[ENTRIES PROVIDED]

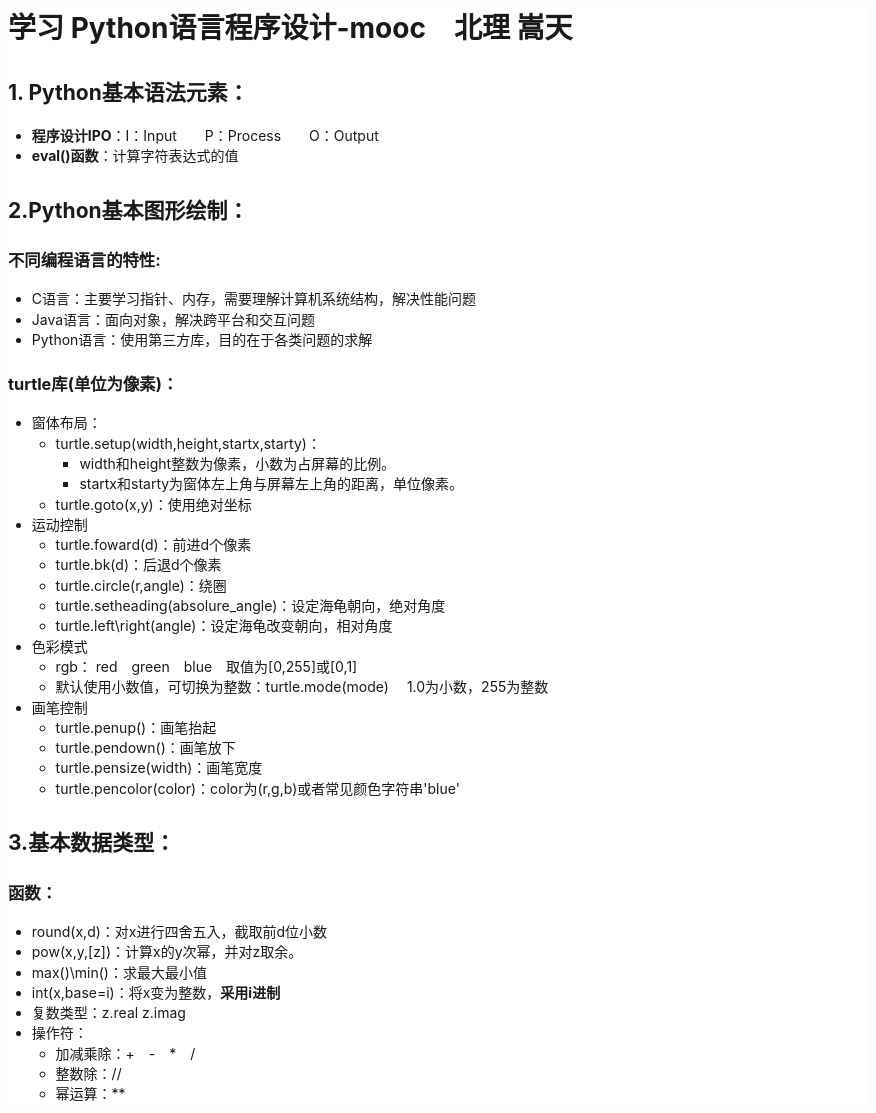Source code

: # **学习 Python语言程序设计-mooc&emsp;北理 嵩天**

## 1. Python基本语法元素：

- **程序设计IPO**：I：Input&emsp;&emsp;P：Process&emsp;&emsp;O：Output
- **eval()函数**：计算字符表达式的值

## 2.Python基本图形绘制：

### 不同编程语言的特性:
- C语言：主要学习指针、内存，需要理解计算机系统结构，解决性能问题
- Java语言：面向对象，解决跨平台和交互问题
- Python语言：使用第三方库，目的在于各类问题的求解

### turtle库(单位为像素)：
- 窗体布局：
    - turtle.setup(width,height,startx,starty)：
        - width和height整数为像素，小数为占屏幕的比例。
        - startx和starty为窗体左上角与屏幕左上角的距离，单位像素。
    - turtle.goto(x,y)：使用绝对坐标
- 运动控制
    - turtle.foward(d)：前进d个像素
    - turtle.bk(d)：后退d个像素
    - turtle.circle(r,angle)：绕圈
    - turtle.setheading(absolure_angle)：设定海龟朝向，绝对角度
    - turtle.left\right(angle)：设定海龟改变朝向，相对角度
- 色彩模式
    - rgb： red&emsp;green&emsp;blue&emsp;取值为[0,255]或[0,1]
    - 默认使用小数值，可切换为整数：turtle.mode(mode) &emsp;1.0为小数，255为整数
- 画笔控制
    - turtle.penup()：画笔抬起
    - turtle.pendown()：画笔放下
    - turtle.pensize(width)：画笔宽度
    - turtle.pencolor(color)：color为(r,g,b)或者常见颜色字符串'blue'

## 3.基本数据类型：

### 函数：
- round(x,d)：对x进行四舍五入，截取前d位小数
- pow(x,y,[z])：计算x的y次幂，并对z取余。
- max()\min()：求最大最小值
- int(x,base=i)：将x变为整数，**采用i进制**
- 复数类型：z.real z.imag
- 操作符：
    - 加减乘除：+&emsp;-&emsp;*&emsp;/&emsp;
    - 整数除：//
    - 幂运算：**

[/ENTRIES PROVIDED]

### [EXERCISE DIRECTIONS]
Write out every line of the entry above verbatim, omitting the picture.

### [SOLUTION TO THE EXERCISE]
Source code

: # **学习 Python语言程序设计-mooc&emsp;北理 嵩天**

## 1. Python基本语法元素：

- **程序设计IPO**：I：Input&emsp;&emsp;P：Process&emsp;&emsp;O：Output
- **eval()函数**：计算字符表达式的值

## 2.Python基本图形绘制：

### 不同编程语言的特性:
- C语言：主要学习指针、内存，需要理解计算机系统结构，解决性能问题
- Java语言：面向对象，解决跨平台和交互问题
- Python语言：使用第三方库，目的在于各类问题的求解

### turtle库(单位为像素)：
- 窗体布局：
    - turtle.setup(width,height,startx,starty)：
        - width和height整数为像素，小数为占屏幕的比例。
        - startx和starty为窗体左上角与屏幕左上角的距离，单位像素。
    - turtle.goto(x,y)：使用绝对坐标
- 运动控制
    - turtle.foward(d)：前进d个像素
    - turtle.bk(d)：后退d个像素
    - turtle.circle(r,angle)：绕圈
    - turtle.setheading(absolure_angle)：设定海龟朝向，绝对角度
    - turtle.left\right(angle)：设定海龟改变朝向，相对角度
- 色彩模式
    - rgb： red&emsp;green&emsp;blue&emsp;取值为[0,255]或[0,1]
    - 默认使用小数值，可切换为整数：turtle.mode(mode) &emsp;1.0为小数，255为整数
- 画笔控制
    - turtle.penup()：画笔抬起
    - turtle.pendown()：画笔放下
    - turtle.pensize(width)：画笔宽度
    - turtle.pencolor(color)：color为(r,g,b)或者常见颜色字符串'blue'

## 3.基本数据类型：

### 函数：
- round(x,d)：对x进行四舍五入，截取前d位小数
- pow(x,y,[z])：计算x的y次幂，并对z取余。
- max()\min()：求最大最小值
- int(x,base=i)：将x变为整数，**采用i进制**
- 复数类型：z.real z.imag
- 操作符：
    - 加减乘除：+&emsp;-&emsp;*&emsp;/&emsp;
    - 整数除：//
    - 幂运算：**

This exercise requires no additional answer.